Entries taken from a collection
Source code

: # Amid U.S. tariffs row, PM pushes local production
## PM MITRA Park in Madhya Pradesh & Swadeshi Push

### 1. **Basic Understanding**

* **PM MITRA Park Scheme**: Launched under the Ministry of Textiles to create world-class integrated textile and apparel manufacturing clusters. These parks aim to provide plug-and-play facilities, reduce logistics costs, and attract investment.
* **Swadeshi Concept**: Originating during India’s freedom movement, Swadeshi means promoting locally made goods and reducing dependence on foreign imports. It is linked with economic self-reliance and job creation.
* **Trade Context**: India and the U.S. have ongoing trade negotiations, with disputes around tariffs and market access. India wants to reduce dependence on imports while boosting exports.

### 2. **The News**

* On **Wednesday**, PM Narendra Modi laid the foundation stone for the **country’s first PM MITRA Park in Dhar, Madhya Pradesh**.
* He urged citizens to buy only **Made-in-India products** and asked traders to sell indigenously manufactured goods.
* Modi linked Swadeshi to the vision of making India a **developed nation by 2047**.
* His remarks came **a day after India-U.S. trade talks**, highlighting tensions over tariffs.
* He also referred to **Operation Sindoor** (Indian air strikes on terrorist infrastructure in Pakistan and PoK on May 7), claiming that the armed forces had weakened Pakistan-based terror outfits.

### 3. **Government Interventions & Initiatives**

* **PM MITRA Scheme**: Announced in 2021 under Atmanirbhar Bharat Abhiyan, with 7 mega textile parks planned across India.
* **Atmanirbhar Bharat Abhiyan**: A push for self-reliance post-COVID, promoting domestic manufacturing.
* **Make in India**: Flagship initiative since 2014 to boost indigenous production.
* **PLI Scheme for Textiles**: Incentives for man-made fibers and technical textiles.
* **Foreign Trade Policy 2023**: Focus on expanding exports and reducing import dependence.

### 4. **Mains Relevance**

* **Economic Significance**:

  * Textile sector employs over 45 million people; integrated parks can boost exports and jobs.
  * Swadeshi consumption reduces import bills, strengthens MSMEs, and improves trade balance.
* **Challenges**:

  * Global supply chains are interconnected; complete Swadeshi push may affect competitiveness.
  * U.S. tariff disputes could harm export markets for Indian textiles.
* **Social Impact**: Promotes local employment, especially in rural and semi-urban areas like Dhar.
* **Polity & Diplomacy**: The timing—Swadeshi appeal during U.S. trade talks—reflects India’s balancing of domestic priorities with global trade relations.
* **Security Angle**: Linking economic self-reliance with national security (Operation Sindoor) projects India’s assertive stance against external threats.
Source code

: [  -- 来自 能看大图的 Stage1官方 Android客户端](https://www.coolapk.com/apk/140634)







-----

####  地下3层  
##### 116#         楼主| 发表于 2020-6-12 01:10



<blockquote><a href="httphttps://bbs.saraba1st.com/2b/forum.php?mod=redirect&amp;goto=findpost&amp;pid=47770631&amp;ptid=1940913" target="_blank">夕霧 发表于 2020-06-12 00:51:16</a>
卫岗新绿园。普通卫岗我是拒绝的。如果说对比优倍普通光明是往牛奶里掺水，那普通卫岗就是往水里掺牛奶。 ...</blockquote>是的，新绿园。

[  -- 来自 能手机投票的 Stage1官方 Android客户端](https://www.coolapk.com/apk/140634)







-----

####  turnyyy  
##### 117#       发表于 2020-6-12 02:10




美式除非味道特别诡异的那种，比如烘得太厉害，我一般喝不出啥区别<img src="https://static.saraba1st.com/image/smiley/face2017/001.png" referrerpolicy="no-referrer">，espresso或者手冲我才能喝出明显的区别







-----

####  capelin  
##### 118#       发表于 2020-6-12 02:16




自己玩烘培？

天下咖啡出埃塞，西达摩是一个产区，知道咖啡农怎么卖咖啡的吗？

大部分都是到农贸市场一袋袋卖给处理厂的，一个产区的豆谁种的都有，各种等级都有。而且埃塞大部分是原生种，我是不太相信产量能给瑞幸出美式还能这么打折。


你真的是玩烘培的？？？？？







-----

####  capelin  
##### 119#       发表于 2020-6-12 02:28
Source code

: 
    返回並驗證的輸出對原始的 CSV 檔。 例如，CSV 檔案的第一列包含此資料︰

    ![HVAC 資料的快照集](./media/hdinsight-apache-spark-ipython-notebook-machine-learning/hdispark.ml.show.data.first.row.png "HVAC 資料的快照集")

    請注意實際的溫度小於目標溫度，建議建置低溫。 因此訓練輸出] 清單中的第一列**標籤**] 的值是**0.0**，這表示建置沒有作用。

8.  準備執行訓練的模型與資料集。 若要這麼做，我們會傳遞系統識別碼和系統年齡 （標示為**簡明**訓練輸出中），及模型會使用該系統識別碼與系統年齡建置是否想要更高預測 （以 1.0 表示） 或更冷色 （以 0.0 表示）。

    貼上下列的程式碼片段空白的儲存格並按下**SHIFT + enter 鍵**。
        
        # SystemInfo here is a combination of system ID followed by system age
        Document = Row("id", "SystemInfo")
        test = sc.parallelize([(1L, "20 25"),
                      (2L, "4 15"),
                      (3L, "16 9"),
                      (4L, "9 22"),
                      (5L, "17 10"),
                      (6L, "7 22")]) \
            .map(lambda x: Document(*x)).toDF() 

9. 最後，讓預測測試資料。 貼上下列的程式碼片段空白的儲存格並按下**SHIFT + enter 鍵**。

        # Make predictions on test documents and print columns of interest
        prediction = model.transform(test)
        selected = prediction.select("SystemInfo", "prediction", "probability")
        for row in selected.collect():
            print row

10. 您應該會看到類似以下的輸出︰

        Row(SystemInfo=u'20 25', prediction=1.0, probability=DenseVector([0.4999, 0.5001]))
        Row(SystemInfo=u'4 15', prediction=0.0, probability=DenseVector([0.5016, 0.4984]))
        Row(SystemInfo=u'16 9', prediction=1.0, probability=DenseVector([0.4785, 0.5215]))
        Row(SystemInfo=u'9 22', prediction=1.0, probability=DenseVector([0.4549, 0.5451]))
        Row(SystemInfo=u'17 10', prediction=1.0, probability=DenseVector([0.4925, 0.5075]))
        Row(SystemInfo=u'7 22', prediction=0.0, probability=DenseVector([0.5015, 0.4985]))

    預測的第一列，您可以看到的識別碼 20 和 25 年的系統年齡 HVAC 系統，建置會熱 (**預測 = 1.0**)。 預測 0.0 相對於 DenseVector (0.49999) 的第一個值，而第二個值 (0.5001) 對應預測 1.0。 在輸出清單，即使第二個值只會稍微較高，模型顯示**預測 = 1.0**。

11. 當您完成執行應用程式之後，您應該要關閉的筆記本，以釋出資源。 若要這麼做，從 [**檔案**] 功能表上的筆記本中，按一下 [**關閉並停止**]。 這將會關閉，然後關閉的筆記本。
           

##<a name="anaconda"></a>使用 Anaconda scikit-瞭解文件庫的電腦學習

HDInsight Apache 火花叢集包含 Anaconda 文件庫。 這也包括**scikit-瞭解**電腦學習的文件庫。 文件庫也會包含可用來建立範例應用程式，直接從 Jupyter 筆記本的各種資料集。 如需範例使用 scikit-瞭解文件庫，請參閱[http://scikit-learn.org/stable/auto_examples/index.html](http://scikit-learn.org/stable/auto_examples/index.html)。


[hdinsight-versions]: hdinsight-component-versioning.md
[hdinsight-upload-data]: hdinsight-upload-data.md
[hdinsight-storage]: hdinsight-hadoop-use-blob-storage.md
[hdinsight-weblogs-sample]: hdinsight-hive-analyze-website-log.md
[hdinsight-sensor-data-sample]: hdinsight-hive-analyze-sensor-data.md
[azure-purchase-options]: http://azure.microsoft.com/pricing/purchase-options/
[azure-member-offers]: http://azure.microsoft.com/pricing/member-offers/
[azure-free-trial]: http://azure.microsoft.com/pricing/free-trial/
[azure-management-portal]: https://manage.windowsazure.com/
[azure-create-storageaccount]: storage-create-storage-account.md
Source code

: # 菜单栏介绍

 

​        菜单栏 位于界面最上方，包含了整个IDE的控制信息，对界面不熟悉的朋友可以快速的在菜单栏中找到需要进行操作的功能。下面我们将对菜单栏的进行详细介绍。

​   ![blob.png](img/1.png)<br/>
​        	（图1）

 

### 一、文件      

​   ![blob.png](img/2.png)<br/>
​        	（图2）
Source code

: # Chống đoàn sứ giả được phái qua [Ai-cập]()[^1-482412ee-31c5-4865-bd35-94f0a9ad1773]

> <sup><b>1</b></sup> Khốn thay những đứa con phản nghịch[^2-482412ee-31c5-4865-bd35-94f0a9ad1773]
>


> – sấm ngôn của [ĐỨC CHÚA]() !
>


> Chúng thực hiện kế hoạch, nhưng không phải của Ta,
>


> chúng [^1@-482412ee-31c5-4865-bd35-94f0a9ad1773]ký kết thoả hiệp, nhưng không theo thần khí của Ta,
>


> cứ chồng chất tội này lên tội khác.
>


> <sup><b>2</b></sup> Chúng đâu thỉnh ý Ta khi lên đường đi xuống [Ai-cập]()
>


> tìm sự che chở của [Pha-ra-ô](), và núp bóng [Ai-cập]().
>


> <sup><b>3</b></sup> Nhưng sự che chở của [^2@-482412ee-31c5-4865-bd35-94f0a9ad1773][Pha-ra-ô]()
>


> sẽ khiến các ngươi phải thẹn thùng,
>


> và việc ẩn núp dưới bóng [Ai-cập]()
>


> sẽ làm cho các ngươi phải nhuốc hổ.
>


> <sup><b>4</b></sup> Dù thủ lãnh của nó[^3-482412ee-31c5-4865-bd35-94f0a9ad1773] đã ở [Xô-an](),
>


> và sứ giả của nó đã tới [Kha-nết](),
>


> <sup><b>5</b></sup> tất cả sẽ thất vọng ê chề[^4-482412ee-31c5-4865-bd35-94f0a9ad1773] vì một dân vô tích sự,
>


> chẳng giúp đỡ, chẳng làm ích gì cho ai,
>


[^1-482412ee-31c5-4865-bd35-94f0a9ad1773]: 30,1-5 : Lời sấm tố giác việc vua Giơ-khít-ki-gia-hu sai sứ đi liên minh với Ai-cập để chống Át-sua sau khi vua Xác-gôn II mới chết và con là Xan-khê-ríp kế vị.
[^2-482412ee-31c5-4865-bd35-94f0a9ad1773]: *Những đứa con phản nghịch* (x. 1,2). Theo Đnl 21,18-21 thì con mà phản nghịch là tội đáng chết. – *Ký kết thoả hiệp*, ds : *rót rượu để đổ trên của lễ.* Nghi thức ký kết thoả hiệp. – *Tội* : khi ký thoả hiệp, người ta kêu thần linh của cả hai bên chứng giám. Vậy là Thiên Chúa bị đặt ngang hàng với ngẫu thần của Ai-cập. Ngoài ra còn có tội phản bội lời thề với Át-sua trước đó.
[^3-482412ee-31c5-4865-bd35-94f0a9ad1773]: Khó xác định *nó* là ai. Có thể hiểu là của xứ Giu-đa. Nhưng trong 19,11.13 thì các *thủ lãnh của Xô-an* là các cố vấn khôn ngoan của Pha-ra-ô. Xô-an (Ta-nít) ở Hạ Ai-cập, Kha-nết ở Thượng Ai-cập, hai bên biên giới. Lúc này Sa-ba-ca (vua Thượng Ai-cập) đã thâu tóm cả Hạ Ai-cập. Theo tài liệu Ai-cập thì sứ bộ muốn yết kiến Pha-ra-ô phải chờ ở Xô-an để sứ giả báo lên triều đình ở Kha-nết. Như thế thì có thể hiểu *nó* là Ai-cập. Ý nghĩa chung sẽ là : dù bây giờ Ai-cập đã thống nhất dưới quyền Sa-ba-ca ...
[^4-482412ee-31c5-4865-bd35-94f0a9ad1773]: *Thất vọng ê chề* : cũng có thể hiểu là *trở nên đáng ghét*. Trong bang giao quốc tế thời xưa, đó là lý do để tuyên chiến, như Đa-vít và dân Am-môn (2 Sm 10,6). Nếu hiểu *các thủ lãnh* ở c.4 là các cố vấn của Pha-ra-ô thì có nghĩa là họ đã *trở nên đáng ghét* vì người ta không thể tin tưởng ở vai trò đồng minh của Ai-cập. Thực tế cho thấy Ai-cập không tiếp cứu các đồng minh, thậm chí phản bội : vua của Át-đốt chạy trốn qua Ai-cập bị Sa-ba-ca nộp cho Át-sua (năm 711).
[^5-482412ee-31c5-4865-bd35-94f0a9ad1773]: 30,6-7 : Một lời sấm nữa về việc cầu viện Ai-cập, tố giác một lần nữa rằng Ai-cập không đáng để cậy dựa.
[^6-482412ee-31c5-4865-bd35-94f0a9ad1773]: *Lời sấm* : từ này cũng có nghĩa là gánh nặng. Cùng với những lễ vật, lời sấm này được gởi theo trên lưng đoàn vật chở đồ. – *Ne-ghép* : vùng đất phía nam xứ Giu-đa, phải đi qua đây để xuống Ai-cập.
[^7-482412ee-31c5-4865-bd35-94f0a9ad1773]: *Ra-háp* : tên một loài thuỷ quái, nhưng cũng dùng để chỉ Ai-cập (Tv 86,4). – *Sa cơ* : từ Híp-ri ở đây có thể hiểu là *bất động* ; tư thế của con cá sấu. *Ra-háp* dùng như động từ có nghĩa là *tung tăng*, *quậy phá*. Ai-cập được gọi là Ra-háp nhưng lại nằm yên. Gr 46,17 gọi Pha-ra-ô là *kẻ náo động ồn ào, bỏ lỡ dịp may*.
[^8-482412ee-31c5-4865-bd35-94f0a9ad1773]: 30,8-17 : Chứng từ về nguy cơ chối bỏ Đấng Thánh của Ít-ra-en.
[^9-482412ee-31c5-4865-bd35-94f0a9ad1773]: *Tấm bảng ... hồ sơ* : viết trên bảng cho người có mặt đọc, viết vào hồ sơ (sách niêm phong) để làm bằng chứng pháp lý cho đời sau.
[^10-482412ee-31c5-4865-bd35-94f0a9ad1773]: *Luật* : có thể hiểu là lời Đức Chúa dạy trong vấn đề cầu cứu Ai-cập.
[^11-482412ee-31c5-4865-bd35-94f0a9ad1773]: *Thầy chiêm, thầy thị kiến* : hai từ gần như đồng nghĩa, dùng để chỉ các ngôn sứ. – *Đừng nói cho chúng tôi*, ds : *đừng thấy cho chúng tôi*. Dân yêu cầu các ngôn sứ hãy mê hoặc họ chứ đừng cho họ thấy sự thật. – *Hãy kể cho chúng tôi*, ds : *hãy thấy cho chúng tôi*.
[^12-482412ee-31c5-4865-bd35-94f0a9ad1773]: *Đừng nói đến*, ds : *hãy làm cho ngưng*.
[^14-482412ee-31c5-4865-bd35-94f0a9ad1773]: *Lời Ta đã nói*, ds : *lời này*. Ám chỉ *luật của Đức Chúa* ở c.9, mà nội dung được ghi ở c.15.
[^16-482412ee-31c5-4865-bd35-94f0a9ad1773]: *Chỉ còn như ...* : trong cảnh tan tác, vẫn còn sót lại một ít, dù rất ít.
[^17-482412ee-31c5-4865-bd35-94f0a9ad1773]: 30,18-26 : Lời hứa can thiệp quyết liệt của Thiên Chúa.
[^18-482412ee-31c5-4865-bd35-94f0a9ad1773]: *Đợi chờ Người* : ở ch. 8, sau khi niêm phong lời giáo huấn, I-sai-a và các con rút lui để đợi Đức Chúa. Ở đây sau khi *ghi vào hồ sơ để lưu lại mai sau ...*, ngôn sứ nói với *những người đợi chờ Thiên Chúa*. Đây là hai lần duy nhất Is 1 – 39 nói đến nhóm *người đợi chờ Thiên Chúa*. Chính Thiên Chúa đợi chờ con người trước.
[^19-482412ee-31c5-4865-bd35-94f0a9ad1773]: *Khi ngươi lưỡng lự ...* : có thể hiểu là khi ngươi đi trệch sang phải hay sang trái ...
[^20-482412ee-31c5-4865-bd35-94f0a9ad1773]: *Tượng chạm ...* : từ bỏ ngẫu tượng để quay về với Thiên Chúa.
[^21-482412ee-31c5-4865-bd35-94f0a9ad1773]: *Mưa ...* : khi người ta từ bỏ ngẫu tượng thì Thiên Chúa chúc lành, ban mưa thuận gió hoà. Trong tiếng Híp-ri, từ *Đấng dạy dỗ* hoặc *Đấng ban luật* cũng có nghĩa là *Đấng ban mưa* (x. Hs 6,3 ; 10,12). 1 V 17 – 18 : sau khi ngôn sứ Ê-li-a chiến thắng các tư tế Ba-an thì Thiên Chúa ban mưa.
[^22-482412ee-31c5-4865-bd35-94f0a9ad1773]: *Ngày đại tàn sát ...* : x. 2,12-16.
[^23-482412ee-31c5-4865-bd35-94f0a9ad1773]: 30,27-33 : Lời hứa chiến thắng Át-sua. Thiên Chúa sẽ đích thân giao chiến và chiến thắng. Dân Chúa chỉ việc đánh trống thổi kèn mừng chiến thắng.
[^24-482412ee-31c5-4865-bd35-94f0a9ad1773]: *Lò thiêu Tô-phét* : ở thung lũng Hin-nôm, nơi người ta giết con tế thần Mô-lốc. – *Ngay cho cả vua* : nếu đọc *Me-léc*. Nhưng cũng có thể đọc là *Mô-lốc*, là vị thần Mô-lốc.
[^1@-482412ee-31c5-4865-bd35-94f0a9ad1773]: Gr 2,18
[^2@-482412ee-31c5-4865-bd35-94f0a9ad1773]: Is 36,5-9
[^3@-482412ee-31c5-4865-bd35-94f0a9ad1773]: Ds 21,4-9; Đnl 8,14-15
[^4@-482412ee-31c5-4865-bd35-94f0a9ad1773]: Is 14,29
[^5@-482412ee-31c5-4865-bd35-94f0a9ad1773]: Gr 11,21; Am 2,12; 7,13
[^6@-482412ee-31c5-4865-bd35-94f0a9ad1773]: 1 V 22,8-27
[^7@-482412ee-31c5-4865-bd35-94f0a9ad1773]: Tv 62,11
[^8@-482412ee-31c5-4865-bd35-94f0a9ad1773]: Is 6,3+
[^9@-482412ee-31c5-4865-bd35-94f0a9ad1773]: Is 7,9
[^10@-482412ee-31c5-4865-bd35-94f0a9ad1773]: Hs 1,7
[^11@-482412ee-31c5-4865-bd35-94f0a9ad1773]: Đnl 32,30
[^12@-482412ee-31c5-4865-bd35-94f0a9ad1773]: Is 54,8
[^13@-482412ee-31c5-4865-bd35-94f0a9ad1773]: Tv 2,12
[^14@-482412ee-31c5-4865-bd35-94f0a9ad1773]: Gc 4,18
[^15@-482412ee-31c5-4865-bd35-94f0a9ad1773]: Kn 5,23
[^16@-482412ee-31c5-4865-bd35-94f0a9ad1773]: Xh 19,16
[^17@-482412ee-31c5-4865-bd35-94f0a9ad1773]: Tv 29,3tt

[What the task asks]:
From the records, determine the number of lines holding the word "vọng", and state that number only.

[Written response]:
2